Uma das principais mudanças propostas é o fim da licença-prêmio para os novos servidores. Atualmente, os funcionários públicos contam com três meses de licença prêmio a cada cinco anos de exercício.
Além dessa questão, outras medidas que podem afetar os futuros servidores são a mudança no horário que conta como adicional noturno, que será computado somente entre 22h e 5h, e mudanças nas férias dos professores, que passarão a ser legalmente de 30 dias em vez dos 60 atuais. Esses 30 dias extras serão considerados recesso, e não haverá mais pagamento de adicional de férias sobre eles.
Também está prevista a correção da base de cálculo das vantagens e simplificação dos procedimentos de inspeção para licenças-saúde de curta duração, com proibição ao exercício de qualquer atividade remunerada durante o afastamento para tratamento de saúde, além da retirada do direito de cinco dias de faltas justificadas e do recebimento de gratificação adicional de 19% e 35% ao completar 15 e 25 anos de serviço público.
Junto disso, a proposta sugere a mudança no cálculo do difícil acesso - quando o servidor, como professor, trabalha no interior, por exemplo. Hoje, o recebimento é de um percentual sobre o salário base. Pelo PL, o recebimento do percentual se dará sobre o menor padrão de vencimento do quadro de provimento efetivo.

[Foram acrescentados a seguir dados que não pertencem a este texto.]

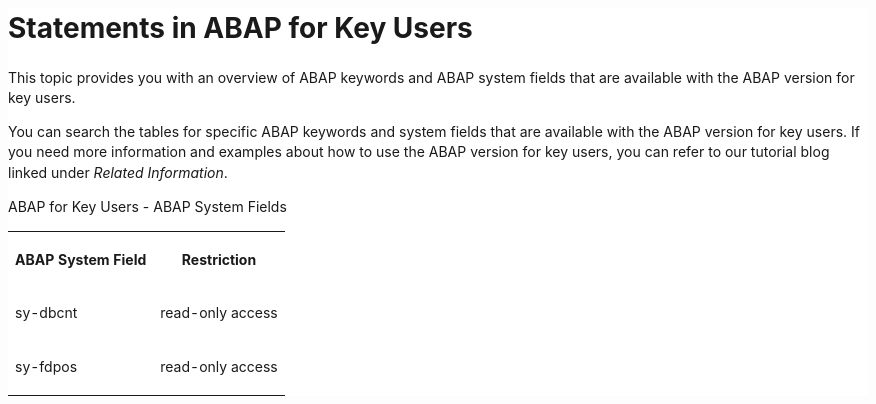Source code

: 

# Statements in ABAP for Key Users

This topic provides you with an overview of ABAP keywords and ABAP system fields that are available with the ABAP version for key users.



You can search the tables for specific ABAP keywords and system fields that are available with the ABAP version for key users. If you need more information and examples about how to use the ABAP version for key users, you can refer to our tutorial blog linked under *Related Information*.

<a name="loio200407172e25410598fac2e972a1a299__table_qmq_2lv_zr"/>ABAP for Key Users - ABAP System Fields


<table>
<tr>
<th valign="top">

ABAP System Field



</th>
<th valign="top">

Restriction



</th>
</tr>
<tr>
<td valign="top">

sy-dbcnt



</td>
<td valign="top">

read-only access



</td>
</tr>
<tr>
<td valign="top">

sy-fdpos



</td>
<td valign="top">

read-only access


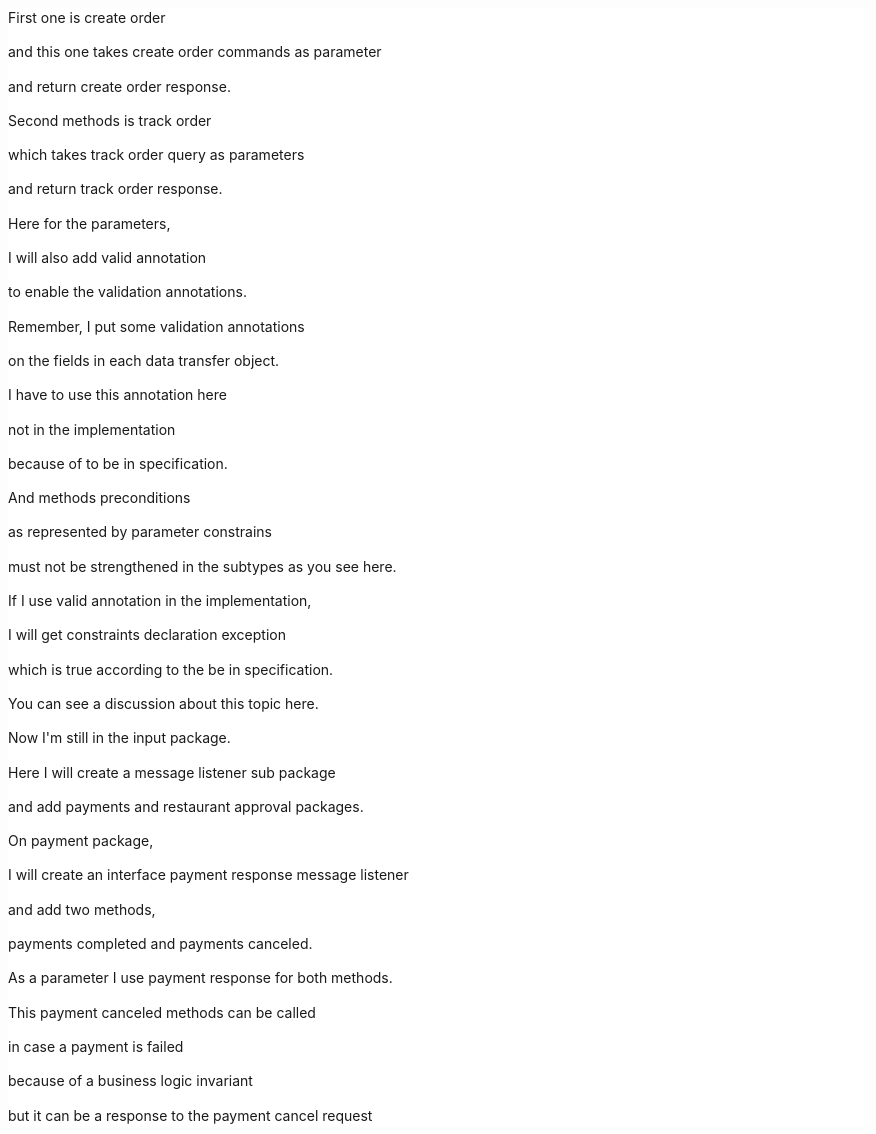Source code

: First one is create order

and this one takes create order commands as parameter

and return create order response.

Second methods is track order

which takes track order query as parameters

and return track order response.

Here for the parameters,

I will also add valid annotation

to enable the validation annotations.

Remember, I put some validation annotations

on the fields in each data transfer object.

I have to use this annotation here

not in the implementation

because of to be in specification.

And methods preconditions

as represented by parameter constrains

must not be strengthened in the subtypes as you see here.

If I use valid annotation in the implementation,

I will get constraints declaration exception

which is true according to the be in specification.

You can see a discussion about this topic here.

Now I'm still in the input package.

Here I will create a message listener sub package

and add payments and restaurant approval packages.

On payment package,

I will create an interface payment response message listener

and add two methods,

payments completed and payments canceled.

As a parameter I use payment response for both methods.

This payment canceled methods can be called

in case a payment is failed

because of a business logic invariant

but it can be a response to the payment cancel request

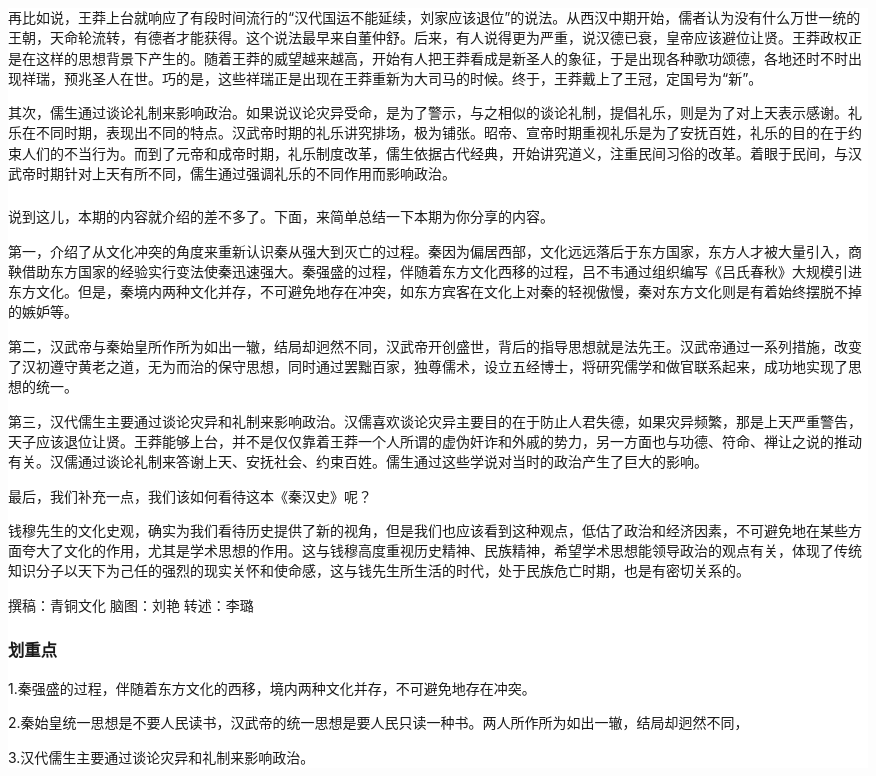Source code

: 再比如说，王莽上台就响应了有段时间流行的“汉代国运不能延续，刘家应该退位”的说法。从西汉中期开始，儒者认为没有什么万世一统的王朝，天命轮流转，有德者才能获得。这个说法最早来自董仲舒。后来，有人说得更为严重，说汉德已衰，皇帝应该避位让贤。王莽政权正是在这样的思想背景下产生的。随着王莽的威望越来越高，开始有人把王莽看成是新圣人的象征，于是出现各种歌功颂德，各地还时不时出现祥瑞，预兆圣人在世。巧的是，这些祥瑞正是出现在王莽重新为大司马的时候。终于，王莽戴上了王冠，定国号为“新”。

其次，儒生通过谈论礼制来影响政治。如果说议论灾异受命，是为了警示，与之相似的谈论礼制，提倡礼乐，则是为了对上天表示感谢。礼乐在不同时期，表现出不同的特点。汉武帝时期的礼乐讲究排场，极为铺张。昭帝、宣帝时期重视礼乐是为了安抚百姓，礼乐的目的在于约束人们的不当行为。而到了元帝和成帝时期，礼乐制度改革，儒生依据古代经典，开始讲究道义，注重民间习俗的改革。着眼于民间，与汉武帝时期针对上天有所不同，儒生通过强调礼乐的不同作用而影响政治。

###  



说到这儿，本期的内容就介绍的差不多了。下面，来简单总结一下本期为你分享的内容。

第一，介绍了从文化冲突的角度来重新认识秦从强大到灭亡的过程。秦因为偏居西部，文化远远落后于东方国家，东方人才被大量引入，商鞅借助东方国家的经验实行变法使秦迅速强大。秦强盛的过程，伴随着东方文化西移的过程，吕不韦通过组织编写《吕氏春秋》大规模引进东方文化。但是，秦境内两种文化并存，不可避免地存在冲突，如东方宾客在文化上对秦的轻视傲慢，秦对东方文化则是有着始终摆脱不掉的嫉妒等。

第二，汉武帝与秦始皇所作所为如出一辙，结局却迥然不同，汉武帝开创盛世，背后的指导思想就是法先王。汉武帝通过一系列措施，改变了汉初遵守黄老之道，无为而治的保守思想，同时通过罢黜百家，独尊儒术，设立五经博士，将研究儒学和做官联系起来，成功地实现了思想的统一。

第三，汉代儒生主要通过谈论灾异和礼制来影响政治。汉儒喜欢谈论灾异主要目的在于防止人君失德，如果灾异频繁，那是上天严重警告，天子应该退位让贤。王莽能够上台，并不是仅仅靠着王莽一个人所谓的虚伪奸诈和外戚的势力，另一方面也与功德、符命、禅让之说的推动有关。汉儒通过谈论礼制来答谢上天、安抚社会、约束百姓。儒生通过这些学说对当时的政治产生了巨大的影响。

最后，我们补充一点，我们该如何看待这本《秦汉史》呢？

钱穆先生的文化史观，确实为我们看待历史提供了新的视角，但是我们也应该看到这种观点，低估了政治和经济因素，不可避免地在某些方面夸大了文化的作用，尤其是学术思想的作用。这与钱穆高度重视历史精神、民族精神，希望学术思想能领导政治的观点有关，体现了传统知识分子以天下为己任的强烈的现实关怀和使命感，这与钱先生所生活的时代，处于民族危亡时期，也是有密切关系的。

撰稿：青铜文化
脑图：刘艳
转述：李璐

### 划重点

 1.秦强盛的过程，伴随着东方文化的西移，境内两种文化并存，不可避免地存在冲突。

 2.秦始皇统一思想是不要人民读书，汉武帝的统一思想是要人民只读一种书。两人所作所为如出一辙，结局却迥然不同，

 3.汉代儒生主要通过谈论灾异和礼制来影响政治。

Já para os servidores atuais algumas das mudanças envolvem:
- Instituição de um sistema de compensação anual de horas extras (banco de horas).
- A licença-prêmio não será paga sobre a Convocação de Ampliação de Jornada (CAJ) e para os servidores que recebem o PraVIDA-Saúde da Família (gratificação paga aos profissionais de saúde que trabalham na Estratégia Saúde da Família, de algumas Unidades Básicas de saúde), somente para com percepção acima de 30 meses e que estiverem recebendo no mês da contemplação.
- Altera o cálculo do valor do recebimento do auxílio funeral, passando a ser correspondente a três vezes o menor padrão de vencimento do quadro de provimento efetivo.
- Altera o período permitido para licença por motivo de doença para pessoa da família.
Recentemente, o prefeito e a entidade entraram em consenso para corrigir as distorções da lei 409/2012, que criou diferentes salários para mesmas funções. Com a aprovação dessa nova lei, isso pode ocorrer novamente de acordo com a presidente do Sindiserv.
— Nós consideramos que não é possível fazer mudanças dentro de um regime jurídico único que atinja só uma parcela. Acho que nós mostramos que somos capazes de negociar discutindo e encontrando soluções para 409, que levou muitos anos. Nós não queremos outra situação parecida. Então acho que o diálogo, o bom senso e a capacidade de negociação e mobilização vai fazer com que se avance — ponderou Silvana.